Elenco dei compiti:
1. Secondo l'estratto del testo, in quale città e in quale anno era nata Giuliana Coen?
2. Indica tutte le figure della moda a cui sono dedicate le mostre menzionate nell'estratto del testo.

··· Estratto del testo ···

Da domani aperta la mostra dedicata a Roberta di Camerino

Sarà inaugurata nel pomeriggio la mostra "Roberta di Camerino, la rivoluzione del colore" promossa dall’Assessorato alla cultura nell’ambito di un progetto pluriennale finalizzato alla ricerca e alla valorizzazione dell’opera degli stilisti italiani del ‘900 con particolare riguardo a quelli che hanno avuto dei collegamenti con la città di Trieste e con l’area giuliana. In questo spirito sono state realizzate le mostre dedicate a Mila Schon (2009) e, più lontano nel tempo, a Renato Balestra.

La creatrice del marchio Roberta di Camerino, al secolo Giuliana Coen, scomparsa pochi mesi fa, era nata a Venezia nel 1920 e, già nel primo dopoguerra, reduce da una drammatica esperienza di rifugiata in Svizzera, aveva avviato nella sua città un’attività di produzione di borse femminili che, grazie al suo carattere originale e innovativo, aveva incontrato subito un grande successo.

L’invenzione della borsa colorata e l’uso di materiali del tutto nuovi,  per questo tipo di accessori, come il velluto, ma anche di forme inconsuete come quella a bauletto della famosa "Bagonghi" (il nome fu preso da quello di un nano del circo che era simpatico a Giuliana) suscitò subito una grande attenzione da parte delle riviste di moda ed ebbe come effetto l’interesse di alcune protagoniste del jet set internazionale, come Grace Kelly e Liz Taylor, tanto per citarne due tra le più celebri.

··· Materiale mostrato ···

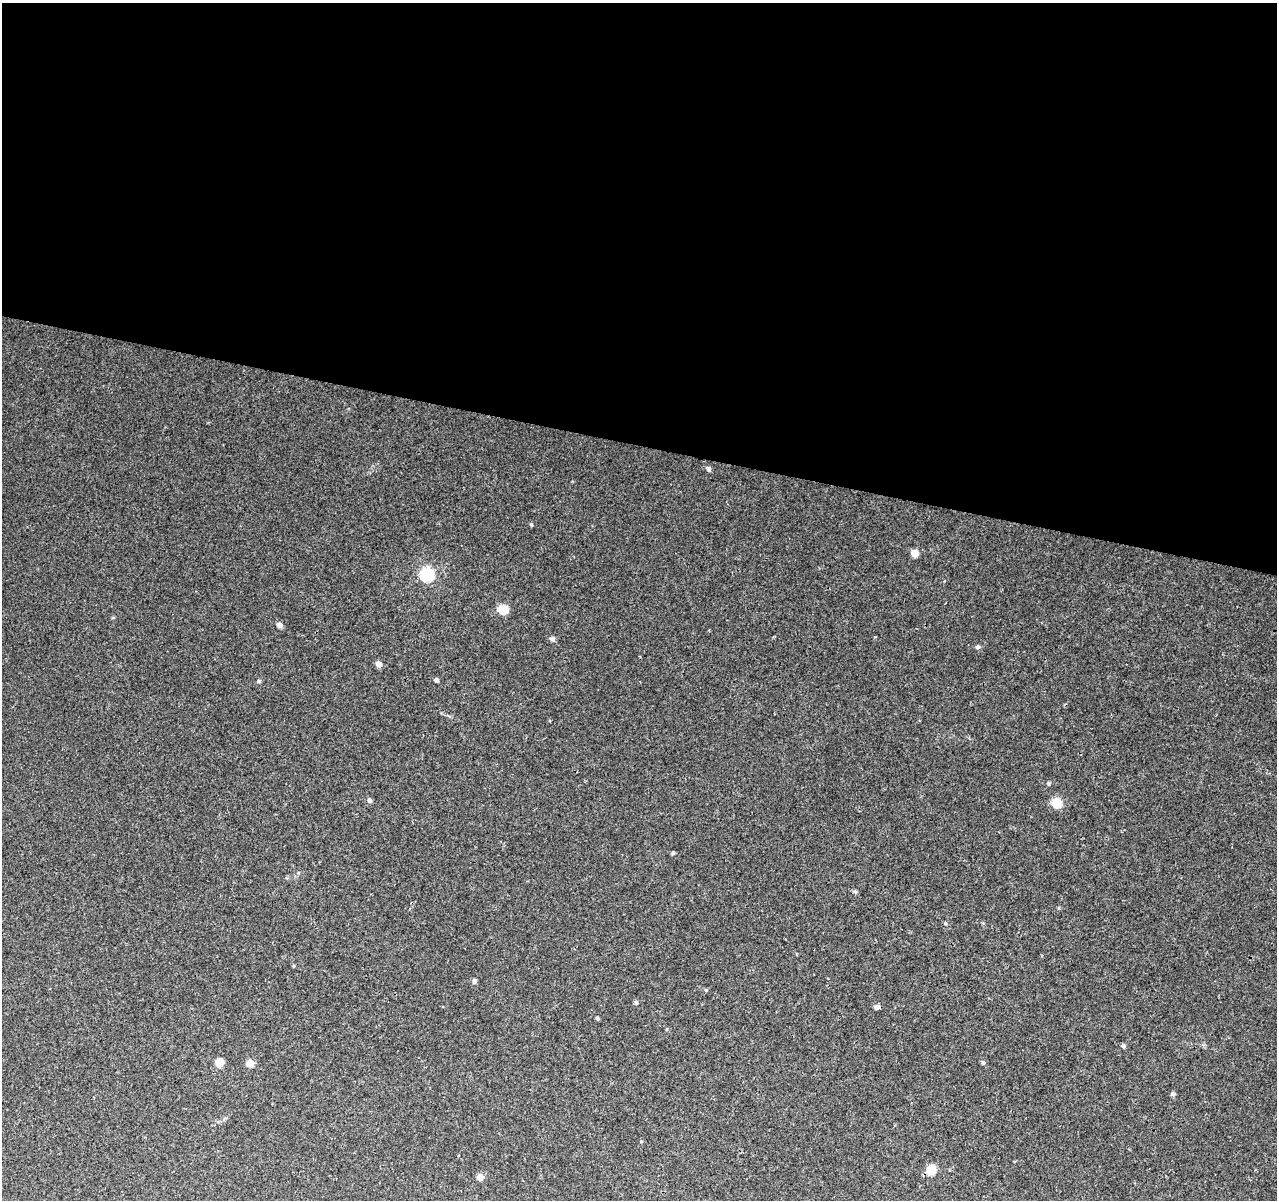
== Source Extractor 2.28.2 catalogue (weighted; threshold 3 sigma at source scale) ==
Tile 3 of 4 x 4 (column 3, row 1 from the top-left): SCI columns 2561-3835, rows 3878-5075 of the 5117 x 5298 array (HDU 1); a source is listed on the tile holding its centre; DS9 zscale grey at full resolution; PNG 1279 x 1202 px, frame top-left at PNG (2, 3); no overlay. Shown black and unused: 37% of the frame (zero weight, under 3 of 4 exposures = <1% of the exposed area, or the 3 px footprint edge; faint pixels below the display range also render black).
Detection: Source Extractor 2.28.2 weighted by HDU 2 'WHT'; one run over the whole footprint, this tile lists its part. Background 0.0078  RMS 0.0023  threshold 0.0102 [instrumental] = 3 sigma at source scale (4.5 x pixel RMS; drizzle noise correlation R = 1.50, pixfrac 1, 0.0396/0.0396 arcsec/px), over >= 5 px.
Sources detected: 28; all 28 listed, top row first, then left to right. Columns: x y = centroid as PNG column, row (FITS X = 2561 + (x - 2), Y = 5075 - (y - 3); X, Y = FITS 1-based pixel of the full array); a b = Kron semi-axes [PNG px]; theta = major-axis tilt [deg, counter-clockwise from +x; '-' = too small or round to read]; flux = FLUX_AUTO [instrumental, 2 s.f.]
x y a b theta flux
708 469 5 4 - 0.89
531 525 5 4 - 0.29
915 553 6 6 - 2.3
427 574 6 6 - 41
503 609 7 6 - 5.7
279 625 6 6 - 0.88
552 639 7 6 - 0.6
978 647 6 5 - 0.5
379 664 6 6 - 1.3
436 680 5 4 - 0.44
259 681 5 5 - 0.34
370 800 6 5 - 0.59
1056 803 8 7 - 5.2
673 853 5 5 - 0.28
854 891 7 4 -6 0.34
293 966 5 3 - 0.2
474 981 6 5 - 0.52
706 990 5 3 - 0.21
636 1003 6 5 - 0.41
877 1007 6 5 - 0.79
597 1018 4 3 - 0.32
1123 1046 5 5 - 0.49
219 1062 7 6 - 3.3
983 1062 6 5 - 0.41
250 1063 6 6 - 2.4
1173 1094 6 5 - 0.47
931 1170 10 9 - 3.3
480 1177 6 6 - 1.5
Unlisted compact peaks at least as high as the median listed source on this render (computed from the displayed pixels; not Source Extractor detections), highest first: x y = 1049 784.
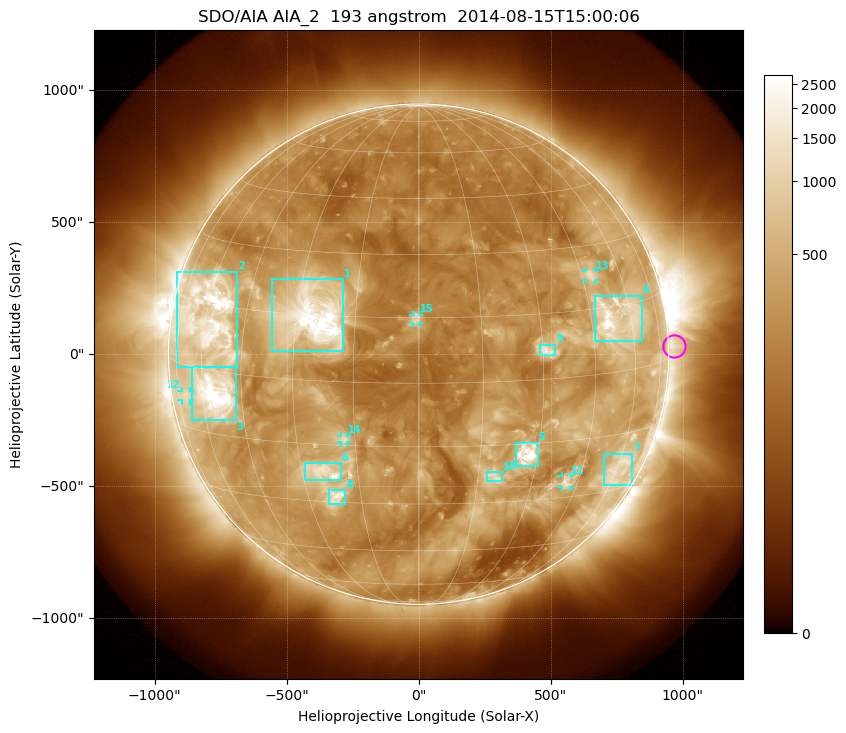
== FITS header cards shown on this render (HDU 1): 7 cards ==
TELESCOP= 'SDO/AIA'
INSTRUME= 'AIA_2'
WAVELNTH=                  193
WAVEUNIT= 'angstrom'
DATE-OBS= '2014-08-15T15:00:06.84'
CTYPE1  = 'HPLN-TAN'
CTYPE2  = 'HPLT-TAN'

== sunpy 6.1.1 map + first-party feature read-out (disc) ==
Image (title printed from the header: SDO/AIA AIA_2  193 angstrom  2014-08-15T15:00:06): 1024 x 1024 px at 2.4 arcsec/px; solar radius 948 arcsec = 395 px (full disc in frame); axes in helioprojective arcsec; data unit not stated in the header (colour bar unlabelled)
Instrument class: DISC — disc imager (sunpy class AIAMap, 193 A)
Bright regions (active regions / flare kernels): reference = the median radial profile (limb darkening/brightening removed); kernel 9 px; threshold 5 sigma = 680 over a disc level ~266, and >= 1.15x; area >= 12 px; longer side >= 9 px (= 22 arcsec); searched inside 0.97 R_sun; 15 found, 15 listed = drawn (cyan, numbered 1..; 5 of them under ~33 arcsec drawn as corner ticks so the feature stays visible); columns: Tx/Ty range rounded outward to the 5 arcsec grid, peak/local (2 s.f.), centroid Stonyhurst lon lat
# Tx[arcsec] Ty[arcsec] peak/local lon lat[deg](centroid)
1 -555..-285 10..285 16 -25 +15
2 -920..-685 -50..315 16 -59 +12
3 -860..-690 -250..-45 14 -55 -5
4 665..845 50..220 9.9 +54 +12
5 370..450 -425..-335 17 +27 -18
6 -430..-295 -480..-410 7 -24 -22
7 700..810 -500..-375 4.4 +60 -24
8 -340..-275 -570..-515 7.4 -22 -28
9 460..520 -5..35 6.1 +31 +7
10 260..315 -485..-445 4.2 +19 -23
11 540..575 -505..-460 5.6 +41 -26
12 -900..-865 -175..-140 3.6 -69 -7
13 635..670 280..315 4.5 +48 +23
14 -295..-270 -335..-310 4.2 -18 -13
15 -25..0 115..150 5.8 -1 +15
Off-limb structures (1.02-1.3 R_sun): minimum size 162 px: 2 found; the strongest spans PA ~225..305 deg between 1.02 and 1.3 R_sun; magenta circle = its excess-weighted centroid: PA ~270 deg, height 1.02 R_sun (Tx ~970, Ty ~30 arcsec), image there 2.2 x the reference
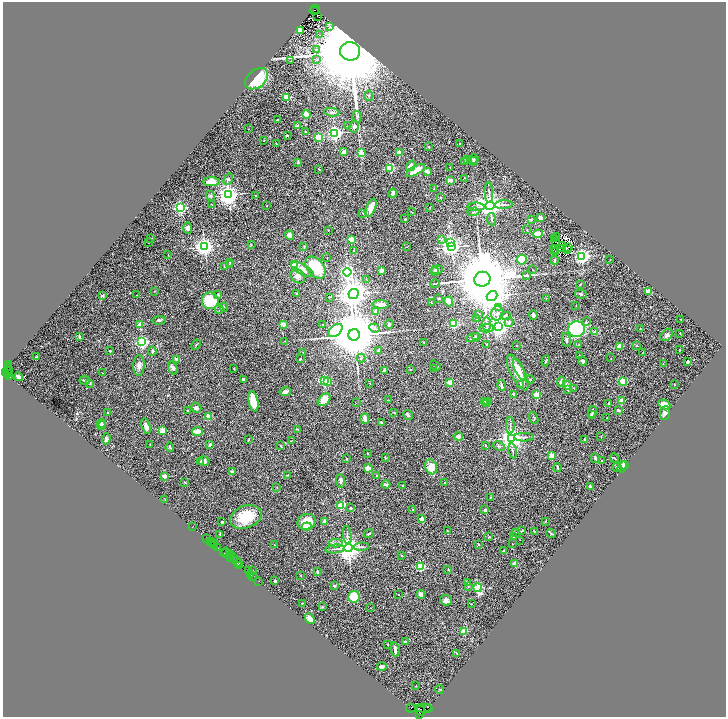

···

Soluzioni dei compiti:
1. Era nata a Venezia nel 1920.

2. Roberta di Camerino, Mila Schon, Renato Balestra